Another law student friend of mine took me to his constitutional law class one day when a very liberal law professor expressed his fear that Baker’s then pending marriage case would set a dangerous precedent and would setback gay rights efforts in the future. This professor told Baker that a more successful path would be to pursue a series of incremental gains in civil rights for gay people instead of trying to win the most controversial gay rights first. Fortunately, the professor was wrong about Baker’s case setting gay rights back, but he was correct that the case would be cited for decades to come. Hopefully, no future court will cite it as the reason to ban gay marriages.
Ginger
July 2nd, 2010 | LINK
Reading between the lines here, I think that means that it doesn’t have any significant precedent. We also know she is pro gay from her D.A.D.T. answer.
Priya Lynn
July 3rd, 2010 | LINK
But Ginger, Kagan has previously come out and said there is no constitutional right to equal marriage.
Burr
July 3rd, 2010 | LINK
Kagan is a bad pick for several other reasons (especially as regards the first amendment), but these hearings are just a charade anyway..
Michael Ejercito
July 19th, 2010 | LINK
Baker had been cited in state and federal court rulings, such as Hernandez v. Robles, 2006 NY Slip Op 05239 [7 NY3d 338] and Wilson v. Ake, Case No. 8:04-cv-1680-T-30TBM, and Adams v. Howerton, 673 F.2d 1036.
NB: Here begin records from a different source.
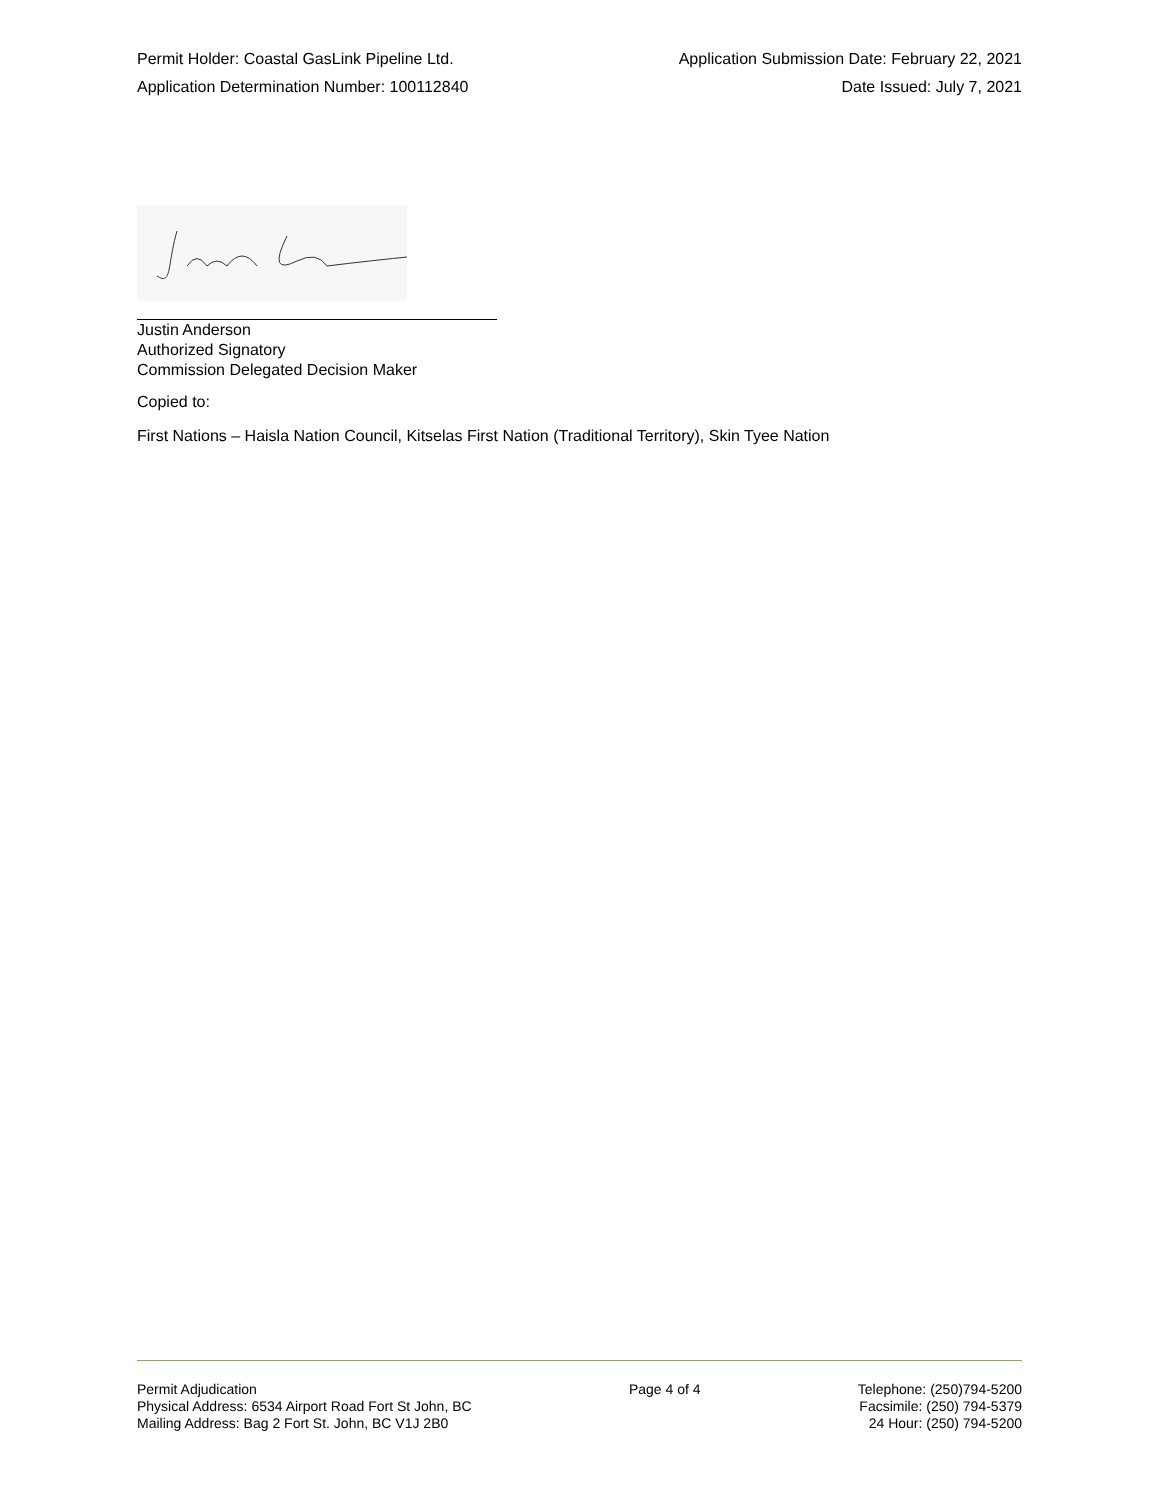Permit Holder: Coastal GasLink Pipeline Ltd. Application Submission Date: February 22, 2021
Application Determination Number: 100112840 Date Issued: July 7, 2021
Justin Anderson
Authorized Signatory
Commission Delegated Decision Maker
Copied to:
First Nations – Haisla Nation Council, Kitselas First Nation (Traditional Territory), Skin Tyee Nation
Permit Adjudication
Physical Address: 6534 Airport Road Fort St John, BC
Mailing Address: Bag 2 Fort St. John, BC V1J 2B0
Page 4 of 4 Telephone: (250)794-5200
Facsimile: (250) 794-5379
24 Hour: (250) 794-5200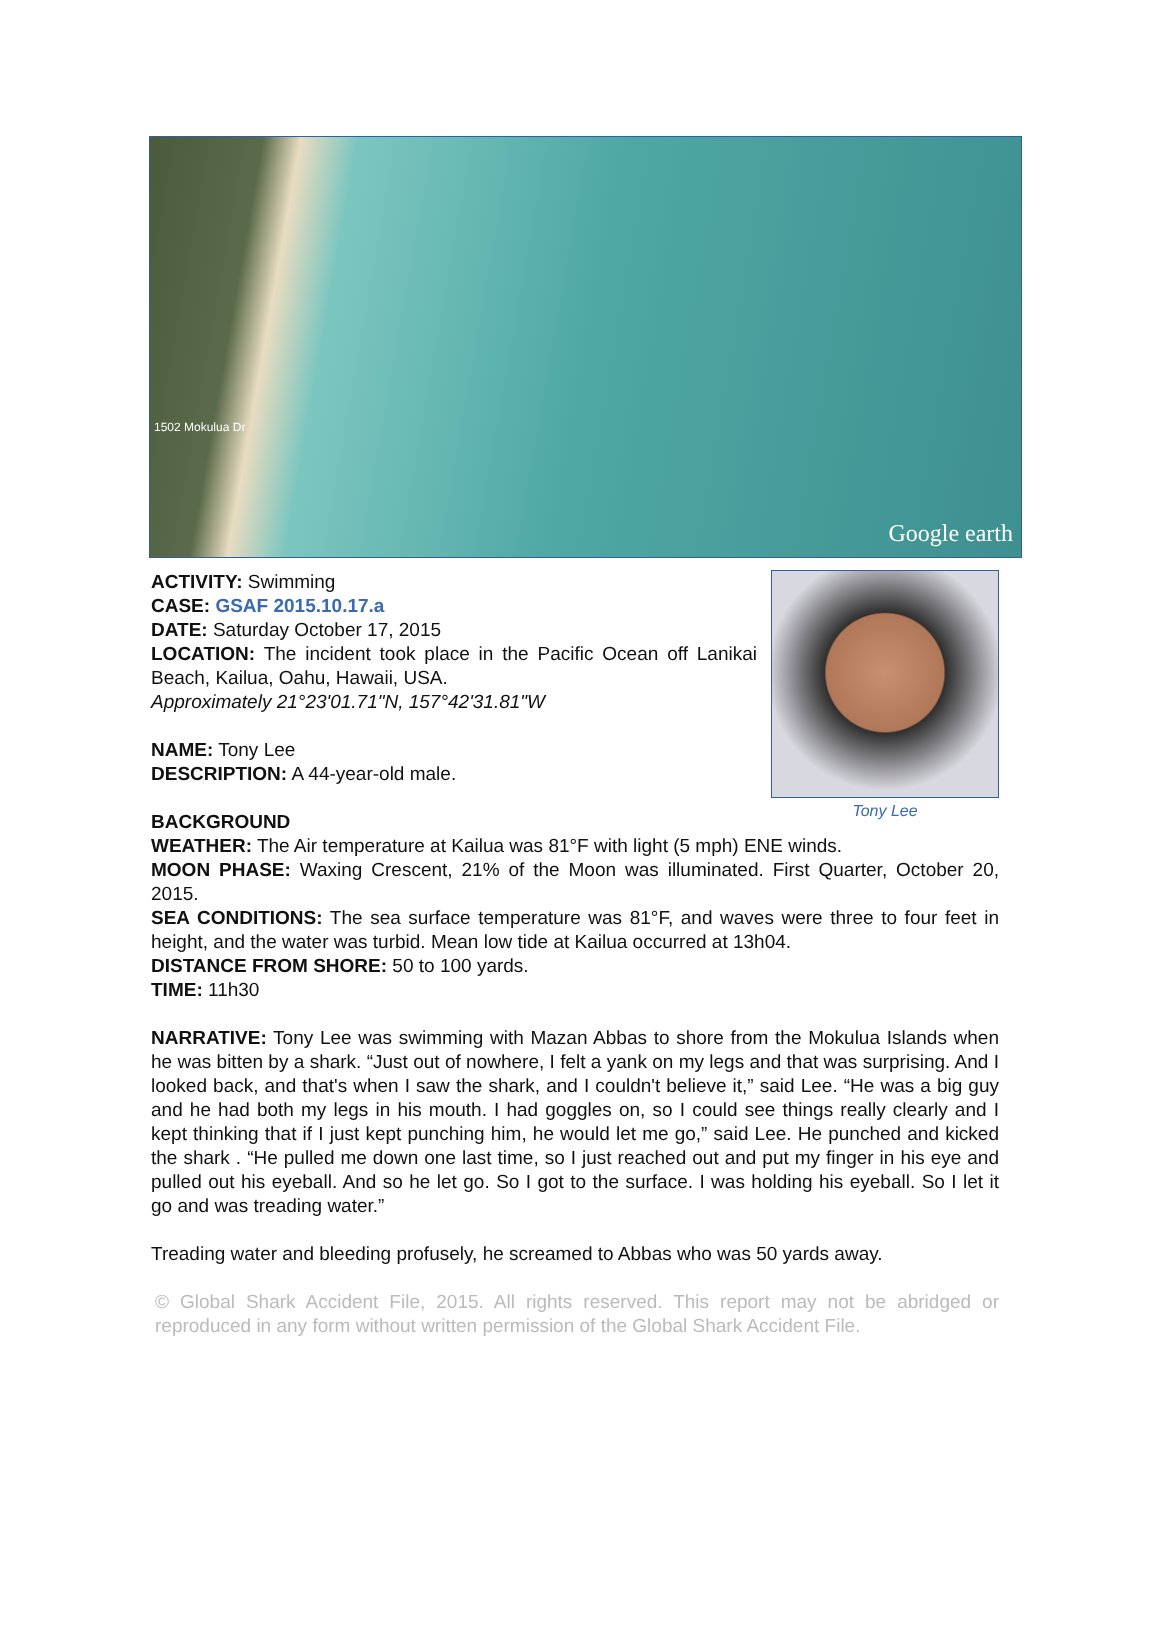1502 Mokulua Dr
Google earth
Tony Lee
ACTIVITY: Swimming
CASE: GSAF 2015.10.17.a
DATE: Saturday October 17, 2015
LOCATION: The incident took place in the Pacific Ocean off Lanikai Beach, Kailua, Oahu, Hawaii, USA.
Approximately 21°23'01.71"N, 157°42'31.81"W
NAME: Tony Lee
DESCRIPTION: A 44-year-old male.
BACKGROUND
WEATHER: The Air temperature at Kailua was 81°F with light (5 mph) ENE winds.
MOON PHASE: Waxing Crescent, 21% of the Moon was illuminated. First Quarter, October 20, 2015.
SEA CONDITIONS: The sea surface temperature was 81°F, and waves were three to four feet in height, and the water was turbid. Mean low tide at Kailua occurred at 13h04.
DISTANCE FROM SHORE: 50 to 100 yards.
TIME: 11h30
NARRATIVE: Tony Lee was swimming with Mazan Abbas to shore from the Mokulua Islands when he was bitten by a shark. “Just out of nowhere, I felt a yank on my legs and that was surprising. And I looked back, and that's when I saw the shark, and I couldn't believe it,” said Lee. “He was a big guy and he had both my legs in his mouth. I had goggles on, so I could see things really clearly and I kept thinking that if I just kept punching him, he would let me go,” said Lee. He punched and kicked the shark . “He pulled me down one last time, so I just reached out and put my finger in his eye and pulled out his eyeball. And so he let go. So I got to the surface. I was holding his eyeball. So I let it go and was treading water.”
Treading water and bleeding profusely, he screamed to Abbas who was 50 yards away.
© Global Shark Accident File, 2015. All rights reserved. This report may not be abridged or reproduced in any form without written permission of the Global Shark Accident File.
As for cases to cite to justify banning gay marriages, there are plenty to cite aside from Baker. The anti-bigamy Supreme Court cases (Reynolds v. United States, 98 U.S. 145, Murphy v. Ramsey, 114 U.S. 15, and Davis v. Beason, 133 U.S. 333). The most significant is Murphy, which was cited in Davis.
From Murphy:
“f we concede that this discretion in Congress is limited by the obvious purposes for which it was conferred, and that those purposes are satisfied by measures which prepare the people of the territories to become states in the Union, still the conclusion cannot be avoided that the act of Congress here in question is clearly within that justification. For certainly no legislation can be supposed more wholesome and necessary in the founding of a free, self-governing commonwealth, fit to take rank as one of the coordinate states of the Union, than that which seeks to establish it on the basis of the idea of the family, as consisting in and springing from the union for life of one man and one woman in the holy estate of matrimony; the sure foundation of all that is stable and noble in our civilization; the best guarantee of that reverent morality which is the source of all beneficent progress in social and political improvement. And to this end, no means are more directly and immediately suitable than those provided by this act, which endeavors to withdraw all political influence from those who are practically hostile to its attainment.”
This quote was cited as a justifying rationale in Davis, which upheld a law prohibiting bigamists from voting against a First Amendment challenge. First Amendment challenges use a level of scrutiny at least as high as the level of scrutiny used in equal protection claims, so the rationale in Murphy should be sufficient to uphold gay marriage bans.
And one last thing to remember is that neither Baker, Reynolds, Murphy, or Davis would be sufficient to stop passage or ratification of a gay marriage amendment, except as their arguments can persuade the members of Congress and the state legislatures, any more than Minor v. Happersett stopped the passage and ratification of the Nineteenth Amendment.